Dabei habe ich die wertvolle Information erhalten, daß es sich hierbei um eine Mischung aus lydischem und mixolydischen Modus handelt (es geht um das B-Thema, zuerst Takt 9), der als der 64. karnatische Modus (mit Namen "Vachaspati" - kommt aus der indischen Musik, wie der Name andeutet) identifiziert worden ist! Auch bekannt als "akustische" Tonleiter, wie der Autor ausführt. Wie sagt Michael Caine so schön: "... and not many people know this!".

Grüße,
Gamaheh
Holger (08.11.2010, 00:41):
Hallo,

ich habe nicht die leiseste Ahnung, ob "Clair de lune" zur "L'Isle joyeuse" gehört. Der erste Beitrag im Thread erweckt zumindest den Eindruck.

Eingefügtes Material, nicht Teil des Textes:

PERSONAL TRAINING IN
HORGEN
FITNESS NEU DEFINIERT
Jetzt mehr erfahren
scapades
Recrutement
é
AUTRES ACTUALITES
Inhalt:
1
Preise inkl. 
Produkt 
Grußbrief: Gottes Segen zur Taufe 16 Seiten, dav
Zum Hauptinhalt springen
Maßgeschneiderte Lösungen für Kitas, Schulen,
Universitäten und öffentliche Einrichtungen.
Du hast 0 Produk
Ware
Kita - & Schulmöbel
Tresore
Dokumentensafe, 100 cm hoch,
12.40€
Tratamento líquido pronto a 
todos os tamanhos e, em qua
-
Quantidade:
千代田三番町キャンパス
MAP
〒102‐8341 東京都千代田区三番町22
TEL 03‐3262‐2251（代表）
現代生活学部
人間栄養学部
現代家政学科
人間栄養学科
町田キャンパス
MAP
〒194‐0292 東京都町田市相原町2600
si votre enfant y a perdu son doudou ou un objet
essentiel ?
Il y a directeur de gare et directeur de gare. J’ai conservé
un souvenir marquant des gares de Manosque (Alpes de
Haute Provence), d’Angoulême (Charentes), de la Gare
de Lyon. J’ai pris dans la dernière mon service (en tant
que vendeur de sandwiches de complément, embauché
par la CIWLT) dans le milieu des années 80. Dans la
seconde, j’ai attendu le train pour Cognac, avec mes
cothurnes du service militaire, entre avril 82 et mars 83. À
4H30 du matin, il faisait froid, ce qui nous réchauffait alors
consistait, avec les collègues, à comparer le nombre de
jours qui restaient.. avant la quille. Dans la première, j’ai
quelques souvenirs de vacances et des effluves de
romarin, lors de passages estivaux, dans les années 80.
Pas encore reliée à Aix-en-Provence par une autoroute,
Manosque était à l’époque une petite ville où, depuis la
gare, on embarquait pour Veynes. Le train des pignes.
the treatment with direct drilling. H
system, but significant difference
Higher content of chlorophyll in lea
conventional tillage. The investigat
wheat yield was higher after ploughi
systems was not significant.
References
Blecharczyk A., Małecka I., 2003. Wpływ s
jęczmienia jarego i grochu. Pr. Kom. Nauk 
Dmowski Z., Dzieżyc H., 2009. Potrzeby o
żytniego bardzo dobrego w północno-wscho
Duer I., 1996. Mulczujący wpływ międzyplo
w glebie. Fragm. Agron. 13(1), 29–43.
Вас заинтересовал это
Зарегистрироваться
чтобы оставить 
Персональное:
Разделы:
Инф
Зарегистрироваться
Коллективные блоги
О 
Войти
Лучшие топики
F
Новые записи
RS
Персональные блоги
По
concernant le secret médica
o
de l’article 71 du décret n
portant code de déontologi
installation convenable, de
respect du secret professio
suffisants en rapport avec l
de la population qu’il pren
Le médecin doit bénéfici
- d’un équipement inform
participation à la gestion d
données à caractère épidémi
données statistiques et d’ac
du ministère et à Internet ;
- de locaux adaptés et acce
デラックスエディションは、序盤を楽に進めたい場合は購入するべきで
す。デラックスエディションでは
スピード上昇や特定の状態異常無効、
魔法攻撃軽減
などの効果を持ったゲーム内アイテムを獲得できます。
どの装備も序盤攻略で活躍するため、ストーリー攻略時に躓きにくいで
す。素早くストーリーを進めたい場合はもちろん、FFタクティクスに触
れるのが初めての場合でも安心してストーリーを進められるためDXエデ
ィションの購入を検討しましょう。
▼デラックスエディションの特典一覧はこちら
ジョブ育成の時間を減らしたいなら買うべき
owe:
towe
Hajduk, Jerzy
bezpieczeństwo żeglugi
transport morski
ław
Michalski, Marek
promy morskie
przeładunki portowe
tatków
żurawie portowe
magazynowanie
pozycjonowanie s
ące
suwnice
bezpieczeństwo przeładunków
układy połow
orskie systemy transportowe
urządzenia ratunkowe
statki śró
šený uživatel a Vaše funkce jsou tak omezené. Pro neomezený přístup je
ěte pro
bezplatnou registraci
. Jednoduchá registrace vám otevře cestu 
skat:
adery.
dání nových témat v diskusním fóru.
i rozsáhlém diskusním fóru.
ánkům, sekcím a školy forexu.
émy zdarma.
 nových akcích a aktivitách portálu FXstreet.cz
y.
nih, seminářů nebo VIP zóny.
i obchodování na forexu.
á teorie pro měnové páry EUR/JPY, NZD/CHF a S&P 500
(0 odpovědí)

Wie auch immer, "Clair de lune" ist schlichtweg wundervoll!

Weshalb sagt einem das hier eigentlich keiner? :tongue:

Liebe Grüße von Holger
Amadé (08.11.2010, 17:33):
Hallo Holger,
wer nicht fragt, bekommt auch keine Antwort, :D
aber jetzt liegt eine Frage vor. "Clair de lune" und "L'Isle joyeuse" sind verschiedene Klavierstücke von Debussy, letzteres wurde vom Komponisten einzeln herausgegeben, "Clair de lune" ist das 3.Stück aus der Klaviersuite "Bergamasques", sehr bekannt, wurde unzählige Male aufgenommen, vielleicht hast Du es schon mal in einer Orchesterbearbeitung gehört, da klingt es oft recht schnulzig.

Gruß Amadé :P
Holger (08.11.2010, 21:23):
Danke, lieber Amadé!

"Schnulzig" ist genau meine Welt. :)

Wobei die Aufnahme, die ich im Radio hörte, meiner Erinnerung nach eher puristisch war.